此時的趙莫言對著這音樂這呐喊想起了冷雪,和冷雪相處的點點滴滴,冷雪穿著裙子,冷雪讓他照顧洗澡,冷雪零距離的接觸,不知為什麼屬於男性的傲嬌刺激著他讓他難受不已。
而冷雪此時被全身的燥熱燒的口幹舌燥,是這聲音讓她把持不住還是自己真的發燒?雪兒隻知道胳膊已經痛得發麻,頭上的傷口已經讓她感到頭暈目眩仿佛隨時就要倒下似的。
“啊!”沒有躲閃的冷雪在對方砸向她受傷的胳膊的時候忍不住大聲叫出了聲音。
“啪!”隻見她拽著木棍一抽木棒被拿到了手中,而對方男子卻碰向了鐵欄杆撞的頭噴嘭直響。
“他媽的,你個臭女人看我不教訓你。”白人男子說著又去拿另一個木棍對著鐵欄杆的縫隙又一次準備去打冷雪。
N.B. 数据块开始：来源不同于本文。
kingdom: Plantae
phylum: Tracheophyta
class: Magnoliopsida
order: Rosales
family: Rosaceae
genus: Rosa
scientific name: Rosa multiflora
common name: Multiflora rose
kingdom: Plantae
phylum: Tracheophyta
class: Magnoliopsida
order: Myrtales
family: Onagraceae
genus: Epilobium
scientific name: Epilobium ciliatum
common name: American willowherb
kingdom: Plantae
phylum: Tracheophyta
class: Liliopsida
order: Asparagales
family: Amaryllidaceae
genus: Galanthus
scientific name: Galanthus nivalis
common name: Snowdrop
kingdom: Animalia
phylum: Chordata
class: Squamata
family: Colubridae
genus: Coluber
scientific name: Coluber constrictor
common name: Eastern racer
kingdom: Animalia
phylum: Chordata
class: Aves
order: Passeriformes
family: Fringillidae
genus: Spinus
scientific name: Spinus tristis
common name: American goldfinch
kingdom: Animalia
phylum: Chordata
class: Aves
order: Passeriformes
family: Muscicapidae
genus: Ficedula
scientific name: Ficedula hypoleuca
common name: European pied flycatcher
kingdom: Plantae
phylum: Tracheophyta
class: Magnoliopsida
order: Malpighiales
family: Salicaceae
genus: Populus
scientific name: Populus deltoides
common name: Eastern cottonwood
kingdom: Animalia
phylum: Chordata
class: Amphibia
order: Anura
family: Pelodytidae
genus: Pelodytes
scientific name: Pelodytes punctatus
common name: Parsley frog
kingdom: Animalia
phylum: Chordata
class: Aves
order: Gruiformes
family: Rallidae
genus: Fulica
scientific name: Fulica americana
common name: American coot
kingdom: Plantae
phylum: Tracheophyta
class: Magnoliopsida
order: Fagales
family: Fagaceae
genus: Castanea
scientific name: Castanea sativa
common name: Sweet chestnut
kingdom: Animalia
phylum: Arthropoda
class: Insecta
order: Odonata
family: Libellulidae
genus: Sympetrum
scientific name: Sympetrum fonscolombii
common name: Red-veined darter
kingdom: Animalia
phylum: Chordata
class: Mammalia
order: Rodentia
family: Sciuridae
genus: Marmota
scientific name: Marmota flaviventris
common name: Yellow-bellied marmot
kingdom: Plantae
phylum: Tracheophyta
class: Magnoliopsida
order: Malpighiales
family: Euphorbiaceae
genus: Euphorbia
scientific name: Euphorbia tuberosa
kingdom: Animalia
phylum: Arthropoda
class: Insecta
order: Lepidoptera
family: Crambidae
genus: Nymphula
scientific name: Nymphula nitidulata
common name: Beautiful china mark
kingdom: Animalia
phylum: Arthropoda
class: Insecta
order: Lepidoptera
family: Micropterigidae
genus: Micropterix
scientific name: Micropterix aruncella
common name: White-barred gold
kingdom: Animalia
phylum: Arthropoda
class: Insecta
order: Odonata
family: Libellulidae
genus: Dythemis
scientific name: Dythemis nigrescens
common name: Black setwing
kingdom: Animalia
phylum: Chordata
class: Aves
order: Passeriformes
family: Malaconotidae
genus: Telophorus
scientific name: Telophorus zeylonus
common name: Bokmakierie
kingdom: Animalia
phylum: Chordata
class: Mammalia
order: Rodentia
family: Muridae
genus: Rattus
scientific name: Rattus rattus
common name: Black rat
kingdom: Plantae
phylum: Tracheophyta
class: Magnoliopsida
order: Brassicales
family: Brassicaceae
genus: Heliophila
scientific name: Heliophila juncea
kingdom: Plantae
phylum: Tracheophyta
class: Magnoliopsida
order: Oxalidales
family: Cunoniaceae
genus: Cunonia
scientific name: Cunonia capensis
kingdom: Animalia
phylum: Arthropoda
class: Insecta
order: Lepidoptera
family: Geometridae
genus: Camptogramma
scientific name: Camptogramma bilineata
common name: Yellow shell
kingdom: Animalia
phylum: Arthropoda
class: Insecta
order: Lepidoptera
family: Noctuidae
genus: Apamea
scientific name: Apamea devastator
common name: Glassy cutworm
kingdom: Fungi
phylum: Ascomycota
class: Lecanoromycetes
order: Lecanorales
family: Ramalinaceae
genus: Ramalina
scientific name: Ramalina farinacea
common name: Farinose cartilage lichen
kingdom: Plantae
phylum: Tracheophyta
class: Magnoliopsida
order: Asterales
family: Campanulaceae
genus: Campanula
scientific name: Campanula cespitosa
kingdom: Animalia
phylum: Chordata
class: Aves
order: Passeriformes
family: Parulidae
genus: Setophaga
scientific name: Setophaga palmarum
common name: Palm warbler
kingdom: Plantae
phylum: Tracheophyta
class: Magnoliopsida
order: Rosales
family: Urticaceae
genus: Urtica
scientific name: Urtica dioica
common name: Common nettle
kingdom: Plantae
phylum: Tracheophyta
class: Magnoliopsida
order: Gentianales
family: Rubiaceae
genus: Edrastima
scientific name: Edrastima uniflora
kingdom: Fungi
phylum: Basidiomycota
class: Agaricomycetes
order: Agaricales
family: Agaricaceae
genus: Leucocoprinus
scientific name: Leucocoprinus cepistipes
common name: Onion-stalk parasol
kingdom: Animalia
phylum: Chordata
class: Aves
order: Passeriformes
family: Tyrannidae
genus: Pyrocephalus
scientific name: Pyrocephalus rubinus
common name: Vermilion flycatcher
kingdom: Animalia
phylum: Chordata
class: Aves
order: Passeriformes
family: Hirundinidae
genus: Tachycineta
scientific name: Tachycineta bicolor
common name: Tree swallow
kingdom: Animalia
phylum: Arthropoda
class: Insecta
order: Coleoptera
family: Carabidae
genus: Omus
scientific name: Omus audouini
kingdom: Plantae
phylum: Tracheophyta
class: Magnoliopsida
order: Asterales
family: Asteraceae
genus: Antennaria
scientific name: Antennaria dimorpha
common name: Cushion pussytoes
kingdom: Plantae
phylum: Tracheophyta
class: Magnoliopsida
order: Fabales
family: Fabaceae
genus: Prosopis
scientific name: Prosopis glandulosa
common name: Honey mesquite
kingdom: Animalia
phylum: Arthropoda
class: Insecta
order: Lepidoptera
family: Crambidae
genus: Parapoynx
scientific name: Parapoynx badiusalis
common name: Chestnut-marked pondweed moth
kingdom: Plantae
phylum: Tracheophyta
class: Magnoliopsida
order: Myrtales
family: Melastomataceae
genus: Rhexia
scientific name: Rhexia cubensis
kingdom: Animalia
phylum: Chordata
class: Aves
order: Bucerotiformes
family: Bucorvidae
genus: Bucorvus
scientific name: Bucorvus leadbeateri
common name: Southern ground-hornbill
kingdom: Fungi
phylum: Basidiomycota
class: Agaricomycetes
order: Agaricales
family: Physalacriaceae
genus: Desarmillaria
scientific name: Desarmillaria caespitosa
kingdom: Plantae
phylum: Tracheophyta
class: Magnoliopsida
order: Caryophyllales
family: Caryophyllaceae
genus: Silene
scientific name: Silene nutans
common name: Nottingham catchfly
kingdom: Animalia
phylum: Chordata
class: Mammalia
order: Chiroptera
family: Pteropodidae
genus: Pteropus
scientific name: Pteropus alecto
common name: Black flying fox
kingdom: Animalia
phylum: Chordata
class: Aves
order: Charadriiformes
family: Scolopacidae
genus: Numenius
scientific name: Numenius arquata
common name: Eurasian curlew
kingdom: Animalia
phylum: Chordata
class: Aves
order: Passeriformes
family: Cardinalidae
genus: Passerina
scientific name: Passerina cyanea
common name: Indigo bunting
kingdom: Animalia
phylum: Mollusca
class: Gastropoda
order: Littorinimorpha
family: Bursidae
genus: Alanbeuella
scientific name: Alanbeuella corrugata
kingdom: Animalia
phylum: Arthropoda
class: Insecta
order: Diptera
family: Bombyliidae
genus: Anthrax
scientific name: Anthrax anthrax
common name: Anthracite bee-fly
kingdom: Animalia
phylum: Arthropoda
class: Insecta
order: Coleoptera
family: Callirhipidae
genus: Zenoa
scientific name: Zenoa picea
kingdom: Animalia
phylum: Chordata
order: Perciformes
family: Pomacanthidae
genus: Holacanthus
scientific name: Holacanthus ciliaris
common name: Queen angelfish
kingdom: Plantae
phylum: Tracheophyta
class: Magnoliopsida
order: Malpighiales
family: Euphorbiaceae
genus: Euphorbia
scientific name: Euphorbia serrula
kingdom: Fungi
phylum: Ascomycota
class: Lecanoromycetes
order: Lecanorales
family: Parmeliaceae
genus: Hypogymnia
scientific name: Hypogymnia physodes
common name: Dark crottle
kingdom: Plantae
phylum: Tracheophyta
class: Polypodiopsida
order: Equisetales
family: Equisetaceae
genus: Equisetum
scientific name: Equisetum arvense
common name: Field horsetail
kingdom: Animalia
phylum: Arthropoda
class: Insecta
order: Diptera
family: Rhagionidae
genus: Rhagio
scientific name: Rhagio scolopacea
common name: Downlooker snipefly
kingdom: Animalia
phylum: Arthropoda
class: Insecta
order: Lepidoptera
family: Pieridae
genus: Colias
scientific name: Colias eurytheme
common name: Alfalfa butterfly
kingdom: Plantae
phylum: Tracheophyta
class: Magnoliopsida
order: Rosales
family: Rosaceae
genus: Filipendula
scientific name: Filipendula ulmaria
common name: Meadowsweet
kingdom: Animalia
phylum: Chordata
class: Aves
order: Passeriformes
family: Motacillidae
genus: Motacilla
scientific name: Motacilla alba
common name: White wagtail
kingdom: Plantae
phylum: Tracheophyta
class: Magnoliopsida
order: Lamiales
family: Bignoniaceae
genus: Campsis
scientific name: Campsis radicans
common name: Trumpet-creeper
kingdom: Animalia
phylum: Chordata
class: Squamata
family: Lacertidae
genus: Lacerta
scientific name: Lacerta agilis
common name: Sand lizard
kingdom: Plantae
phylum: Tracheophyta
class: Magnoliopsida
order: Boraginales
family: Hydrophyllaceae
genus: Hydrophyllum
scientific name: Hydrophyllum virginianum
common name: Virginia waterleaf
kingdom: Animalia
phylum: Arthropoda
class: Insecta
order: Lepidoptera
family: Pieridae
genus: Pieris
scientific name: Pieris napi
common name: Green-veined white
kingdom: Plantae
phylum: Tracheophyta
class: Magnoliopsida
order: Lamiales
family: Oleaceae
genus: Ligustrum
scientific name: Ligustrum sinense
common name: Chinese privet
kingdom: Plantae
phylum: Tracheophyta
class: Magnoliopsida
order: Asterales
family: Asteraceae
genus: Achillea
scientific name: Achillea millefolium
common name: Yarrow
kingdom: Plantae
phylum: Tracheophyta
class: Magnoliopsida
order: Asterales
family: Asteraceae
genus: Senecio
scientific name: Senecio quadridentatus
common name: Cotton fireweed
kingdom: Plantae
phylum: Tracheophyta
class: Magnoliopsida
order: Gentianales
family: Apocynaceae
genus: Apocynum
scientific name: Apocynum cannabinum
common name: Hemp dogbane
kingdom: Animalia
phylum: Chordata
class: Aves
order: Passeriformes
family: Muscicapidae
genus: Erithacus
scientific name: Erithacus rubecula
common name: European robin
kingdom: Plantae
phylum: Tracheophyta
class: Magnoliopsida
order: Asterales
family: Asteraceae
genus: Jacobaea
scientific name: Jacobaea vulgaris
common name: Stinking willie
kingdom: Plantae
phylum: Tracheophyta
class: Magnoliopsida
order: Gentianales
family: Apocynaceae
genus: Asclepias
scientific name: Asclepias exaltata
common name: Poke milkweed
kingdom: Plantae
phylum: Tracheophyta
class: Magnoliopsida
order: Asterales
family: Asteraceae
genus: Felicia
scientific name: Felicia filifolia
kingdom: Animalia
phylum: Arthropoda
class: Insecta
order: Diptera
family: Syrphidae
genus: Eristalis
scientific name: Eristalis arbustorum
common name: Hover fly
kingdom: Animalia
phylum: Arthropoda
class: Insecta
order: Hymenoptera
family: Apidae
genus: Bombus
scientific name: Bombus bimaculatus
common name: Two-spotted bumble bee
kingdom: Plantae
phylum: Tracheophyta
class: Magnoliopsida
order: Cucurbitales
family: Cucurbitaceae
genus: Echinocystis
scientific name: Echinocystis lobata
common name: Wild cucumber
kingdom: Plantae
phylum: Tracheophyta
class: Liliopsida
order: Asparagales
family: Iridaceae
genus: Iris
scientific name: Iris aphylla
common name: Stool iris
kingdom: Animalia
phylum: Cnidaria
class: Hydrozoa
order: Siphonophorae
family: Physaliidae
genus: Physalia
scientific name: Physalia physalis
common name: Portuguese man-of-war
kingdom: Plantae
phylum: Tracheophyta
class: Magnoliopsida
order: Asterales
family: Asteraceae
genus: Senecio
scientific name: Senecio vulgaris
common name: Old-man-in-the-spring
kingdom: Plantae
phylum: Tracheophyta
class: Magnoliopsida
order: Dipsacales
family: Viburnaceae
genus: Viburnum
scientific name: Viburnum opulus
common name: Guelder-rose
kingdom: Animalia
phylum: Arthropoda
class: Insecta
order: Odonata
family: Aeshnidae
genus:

而穿著爆漏的其他人說著冷雪聽不懂的話,同時都拿著竹竿來攻擊冷雪。
在雪兒大叫的那一刻趙莫言便站起身將她護在胸前,盡管自己不想把眼光看向外麵那些衣著暴露的男男女女,但是雪兒說的對他們和自己看到的那些死屍有什麼區別必須做到心如止水。
“隻要把外麵的這些人當做我們教授解剖的屍體就不會感到有任何異選了,沒什麼大不了的我和你一起麵對,想辦法出去我們必須完成我們的使命。”
“嗯,好,必須出去!”冷雪聽到趙莫言的話點了點頭拿著竹竿的手又緊了緊。
“好像味道不錯的樣子不管你們是誰,隻要能征服這個女人她就是你們的奴隸,你們就是他們的主子。”白種人擦了擦嘴角的垂涎之水,滿臉貪婪的看著冷雪特別是她身上的衣服還沒有幹,那若隱若現的身材著實讓他咽口水。
實在有些忍不下去的男子抓起旁邊的白人女人,兩個人光明正大正大光明的在眾目睽睽之下便開始了野戰。
冷雪又靠近了趙莫言幾分感受著她身上的高體溫,二人均是一愣的同時問:“你發燒了?”